### The problem
Which lines in the entries below contain the string "一语未毕", with case counting? Locate each one and copy it in full.

### Available data
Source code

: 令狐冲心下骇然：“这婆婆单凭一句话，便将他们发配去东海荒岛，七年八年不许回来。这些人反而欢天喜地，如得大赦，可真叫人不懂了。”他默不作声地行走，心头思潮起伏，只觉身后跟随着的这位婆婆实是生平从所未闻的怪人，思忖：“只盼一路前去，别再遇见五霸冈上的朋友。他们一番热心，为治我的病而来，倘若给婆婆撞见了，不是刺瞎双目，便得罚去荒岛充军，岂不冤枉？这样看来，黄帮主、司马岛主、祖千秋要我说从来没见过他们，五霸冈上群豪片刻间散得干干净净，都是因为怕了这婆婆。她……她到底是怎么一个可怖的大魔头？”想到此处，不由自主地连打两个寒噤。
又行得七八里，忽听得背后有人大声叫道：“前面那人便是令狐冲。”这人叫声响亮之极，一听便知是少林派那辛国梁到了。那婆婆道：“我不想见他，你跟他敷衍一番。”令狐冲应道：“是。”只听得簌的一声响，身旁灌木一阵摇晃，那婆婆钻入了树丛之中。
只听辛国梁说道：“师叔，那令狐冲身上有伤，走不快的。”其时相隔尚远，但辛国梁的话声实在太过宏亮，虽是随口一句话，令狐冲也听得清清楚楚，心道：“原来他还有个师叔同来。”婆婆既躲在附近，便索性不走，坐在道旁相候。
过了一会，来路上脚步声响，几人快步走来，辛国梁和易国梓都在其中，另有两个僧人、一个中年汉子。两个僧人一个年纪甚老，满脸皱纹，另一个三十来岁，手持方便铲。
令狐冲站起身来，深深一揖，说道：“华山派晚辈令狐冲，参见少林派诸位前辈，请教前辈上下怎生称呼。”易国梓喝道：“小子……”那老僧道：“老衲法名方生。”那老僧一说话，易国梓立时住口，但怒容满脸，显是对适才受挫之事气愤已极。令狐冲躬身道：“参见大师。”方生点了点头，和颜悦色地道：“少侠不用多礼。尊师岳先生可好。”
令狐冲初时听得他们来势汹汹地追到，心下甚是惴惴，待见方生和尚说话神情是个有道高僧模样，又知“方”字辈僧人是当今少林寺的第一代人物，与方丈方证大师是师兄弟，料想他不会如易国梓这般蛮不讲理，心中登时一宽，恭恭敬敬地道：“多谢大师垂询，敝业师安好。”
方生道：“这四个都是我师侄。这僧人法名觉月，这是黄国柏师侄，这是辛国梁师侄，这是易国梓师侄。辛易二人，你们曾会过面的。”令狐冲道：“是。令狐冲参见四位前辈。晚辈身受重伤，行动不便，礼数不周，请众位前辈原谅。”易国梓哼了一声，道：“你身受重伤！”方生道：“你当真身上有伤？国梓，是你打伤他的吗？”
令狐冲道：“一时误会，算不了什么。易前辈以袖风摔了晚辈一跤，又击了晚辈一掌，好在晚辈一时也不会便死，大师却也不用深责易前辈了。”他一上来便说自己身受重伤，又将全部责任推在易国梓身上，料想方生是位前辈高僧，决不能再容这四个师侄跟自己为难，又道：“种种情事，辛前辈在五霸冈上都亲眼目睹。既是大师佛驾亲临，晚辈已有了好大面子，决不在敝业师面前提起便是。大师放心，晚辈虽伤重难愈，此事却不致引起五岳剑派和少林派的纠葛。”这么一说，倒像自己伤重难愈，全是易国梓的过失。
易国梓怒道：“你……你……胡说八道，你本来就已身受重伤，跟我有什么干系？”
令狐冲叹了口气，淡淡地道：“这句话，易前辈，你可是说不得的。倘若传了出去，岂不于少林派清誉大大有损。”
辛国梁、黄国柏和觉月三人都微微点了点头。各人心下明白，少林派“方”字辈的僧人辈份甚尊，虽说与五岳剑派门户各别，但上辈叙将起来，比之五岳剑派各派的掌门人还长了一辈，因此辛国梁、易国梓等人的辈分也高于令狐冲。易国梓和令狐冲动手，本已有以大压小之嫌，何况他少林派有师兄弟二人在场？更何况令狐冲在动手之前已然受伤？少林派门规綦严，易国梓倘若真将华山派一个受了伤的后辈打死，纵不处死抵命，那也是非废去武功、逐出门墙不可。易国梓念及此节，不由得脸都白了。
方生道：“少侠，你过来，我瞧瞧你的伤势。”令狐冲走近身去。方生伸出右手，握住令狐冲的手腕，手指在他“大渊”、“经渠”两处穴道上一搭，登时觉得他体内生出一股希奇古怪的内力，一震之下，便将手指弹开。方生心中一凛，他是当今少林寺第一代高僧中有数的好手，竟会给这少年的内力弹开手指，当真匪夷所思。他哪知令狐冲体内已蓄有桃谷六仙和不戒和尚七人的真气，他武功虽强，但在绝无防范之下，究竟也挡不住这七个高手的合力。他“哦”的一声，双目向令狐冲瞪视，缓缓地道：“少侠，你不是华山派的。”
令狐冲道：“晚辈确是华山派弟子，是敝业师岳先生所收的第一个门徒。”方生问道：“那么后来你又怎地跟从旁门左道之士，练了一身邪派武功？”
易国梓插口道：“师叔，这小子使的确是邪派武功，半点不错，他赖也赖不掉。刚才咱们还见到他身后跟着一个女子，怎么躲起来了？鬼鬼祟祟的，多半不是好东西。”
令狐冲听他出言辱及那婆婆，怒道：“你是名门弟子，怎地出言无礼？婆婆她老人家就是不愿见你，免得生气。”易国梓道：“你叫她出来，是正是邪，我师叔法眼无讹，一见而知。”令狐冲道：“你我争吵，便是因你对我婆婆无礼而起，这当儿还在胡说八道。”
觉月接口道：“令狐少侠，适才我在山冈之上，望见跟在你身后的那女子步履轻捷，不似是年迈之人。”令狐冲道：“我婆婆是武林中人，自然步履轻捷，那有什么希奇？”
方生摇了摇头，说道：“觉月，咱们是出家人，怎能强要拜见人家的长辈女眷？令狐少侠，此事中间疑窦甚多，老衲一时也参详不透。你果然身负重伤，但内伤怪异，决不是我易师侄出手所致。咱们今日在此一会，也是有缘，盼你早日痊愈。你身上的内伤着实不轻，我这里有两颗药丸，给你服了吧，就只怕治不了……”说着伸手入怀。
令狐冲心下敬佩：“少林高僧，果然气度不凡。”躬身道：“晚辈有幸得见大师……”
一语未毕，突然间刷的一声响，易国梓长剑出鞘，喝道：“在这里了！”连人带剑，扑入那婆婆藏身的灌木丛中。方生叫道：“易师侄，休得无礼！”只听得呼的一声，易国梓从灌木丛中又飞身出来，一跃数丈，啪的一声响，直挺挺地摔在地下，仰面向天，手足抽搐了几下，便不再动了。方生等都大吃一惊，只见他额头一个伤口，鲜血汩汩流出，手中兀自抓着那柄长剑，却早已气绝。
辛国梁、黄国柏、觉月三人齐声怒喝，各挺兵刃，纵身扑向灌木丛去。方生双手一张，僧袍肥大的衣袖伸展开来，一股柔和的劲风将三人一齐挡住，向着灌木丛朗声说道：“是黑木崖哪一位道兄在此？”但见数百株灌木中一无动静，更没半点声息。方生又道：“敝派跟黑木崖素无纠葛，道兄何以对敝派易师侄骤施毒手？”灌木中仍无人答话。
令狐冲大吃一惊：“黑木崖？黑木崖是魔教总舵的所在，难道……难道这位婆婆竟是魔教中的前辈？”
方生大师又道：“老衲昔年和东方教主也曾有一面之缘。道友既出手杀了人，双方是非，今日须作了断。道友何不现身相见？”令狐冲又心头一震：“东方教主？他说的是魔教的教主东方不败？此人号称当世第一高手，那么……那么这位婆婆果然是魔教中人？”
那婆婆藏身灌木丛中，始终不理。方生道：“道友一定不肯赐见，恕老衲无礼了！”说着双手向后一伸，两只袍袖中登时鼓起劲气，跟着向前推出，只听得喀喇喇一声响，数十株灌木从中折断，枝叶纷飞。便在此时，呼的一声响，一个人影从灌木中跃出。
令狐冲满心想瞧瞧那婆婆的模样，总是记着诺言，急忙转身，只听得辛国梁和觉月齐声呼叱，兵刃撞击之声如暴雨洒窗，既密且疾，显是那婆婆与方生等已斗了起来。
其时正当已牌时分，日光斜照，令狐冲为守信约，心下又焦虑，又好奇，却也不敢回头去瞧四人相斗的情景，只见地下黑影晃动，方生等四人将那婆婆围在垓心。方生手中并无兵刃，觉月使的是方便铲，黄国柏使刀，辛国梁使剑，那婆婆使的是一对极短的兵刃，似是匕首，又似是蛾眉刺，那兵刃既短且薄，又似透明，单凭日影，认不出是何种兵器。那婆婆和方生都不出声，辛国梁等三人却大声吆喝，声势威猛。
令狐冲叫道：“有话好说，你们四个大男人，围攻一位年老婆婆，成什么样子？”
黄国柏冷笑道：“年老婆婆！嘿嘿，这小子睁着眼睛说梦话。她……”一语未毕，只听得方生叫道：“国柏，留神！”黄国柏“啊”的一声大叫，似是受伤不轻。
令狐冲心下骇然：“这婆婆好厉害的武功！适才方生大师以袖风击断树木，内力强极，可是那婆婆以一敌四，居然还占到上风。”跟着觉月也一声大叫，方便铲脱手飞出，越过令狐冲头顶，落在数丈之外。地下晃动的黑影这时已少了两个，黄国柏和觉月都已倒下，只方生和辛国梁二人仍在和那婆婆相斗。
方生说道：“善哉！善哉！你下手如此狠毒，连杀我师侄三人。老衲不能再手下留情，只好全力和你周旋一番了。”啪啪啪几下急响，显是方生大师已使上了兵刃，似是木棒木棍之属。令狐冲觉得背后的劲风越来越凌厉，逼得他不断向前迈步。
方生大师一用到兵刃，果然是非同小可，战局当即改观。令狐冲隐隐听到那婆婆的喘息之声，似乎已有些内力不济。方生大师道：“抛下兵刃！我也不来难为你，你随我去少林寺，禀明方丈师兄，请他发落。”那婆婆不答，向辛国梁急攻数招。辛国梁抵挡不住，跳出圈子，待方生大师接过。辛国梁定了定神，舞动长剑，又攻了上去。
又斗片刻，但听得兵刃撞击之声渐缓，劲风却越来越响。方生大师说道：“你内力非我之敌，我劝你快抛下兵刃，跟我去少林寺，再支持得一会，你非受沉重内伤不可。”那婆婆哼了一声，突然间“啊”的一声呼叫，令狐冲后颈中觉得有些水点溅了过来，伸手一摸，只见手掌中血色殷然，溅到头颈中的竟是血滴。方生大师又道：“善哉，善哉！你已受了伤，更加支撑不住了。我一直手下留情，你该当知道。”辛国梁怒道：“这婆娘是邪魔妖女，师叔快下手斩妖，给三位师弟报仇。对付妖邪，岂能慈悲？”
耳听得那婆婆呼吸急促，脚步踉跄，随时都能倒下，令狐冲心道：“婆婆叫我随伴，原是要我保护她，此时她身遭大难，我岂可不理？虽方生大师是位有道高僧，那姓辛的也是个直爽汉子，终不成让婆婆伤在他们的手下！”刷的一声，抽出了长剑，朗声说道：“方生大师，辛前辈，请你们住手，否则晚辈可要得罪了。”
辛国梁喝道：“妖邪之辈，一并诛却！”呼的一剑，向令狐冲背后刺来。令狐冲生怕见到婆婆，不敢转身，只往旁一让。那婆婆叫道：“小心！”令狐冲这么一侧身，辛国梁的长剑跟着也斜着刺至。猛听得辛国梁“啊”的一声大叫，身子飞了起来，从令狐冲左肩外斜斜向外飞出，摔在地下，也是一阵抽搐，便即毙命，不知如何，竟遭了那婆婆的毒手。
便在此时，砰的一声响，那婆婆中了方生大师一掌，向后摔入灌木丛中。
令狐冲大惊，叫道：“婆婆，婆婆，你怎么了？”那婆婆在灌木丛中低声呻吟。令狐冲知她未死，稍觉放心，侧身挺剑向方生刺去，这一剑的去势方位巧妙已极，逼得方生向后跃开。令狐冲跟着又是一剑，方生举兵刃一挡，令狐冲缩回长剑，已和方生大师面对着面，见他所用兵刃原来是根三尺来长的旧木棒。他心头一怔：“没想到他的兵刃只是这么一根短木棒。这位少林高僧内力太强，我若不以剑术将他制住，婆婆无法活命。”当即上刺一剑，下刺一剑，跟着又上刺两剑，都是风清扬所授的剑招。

### Result of this exercise
一语未毕，突然间刷的一声响，易国梓长剑出鞘，喝道：“在这里了！”连人带剑，扑入那婆婆藏身的灌木丛中。方生叫道：“易师侄，休得无礼！”只听得呼的一声，易国梓从灌木丛中又飞身出来，一跃数丈，啪的一声响，直挺挺地摔在地下，仰面向天，手足抽搐了几下，便不再动了。方生等都大吃一惊，只见他额头一个伤口，鲜血汩汩流出，手中兀自抓着那柄长剑，却早已气绝。
黄国柏冷笑道：“年老婆婆！嘿嘿，这小子睁着眼睛说梦话。她……”一语未毕，只听得方生叫道：“国柏，留神！”黄国柏“啊”的一声大叫，似是受伤不轻。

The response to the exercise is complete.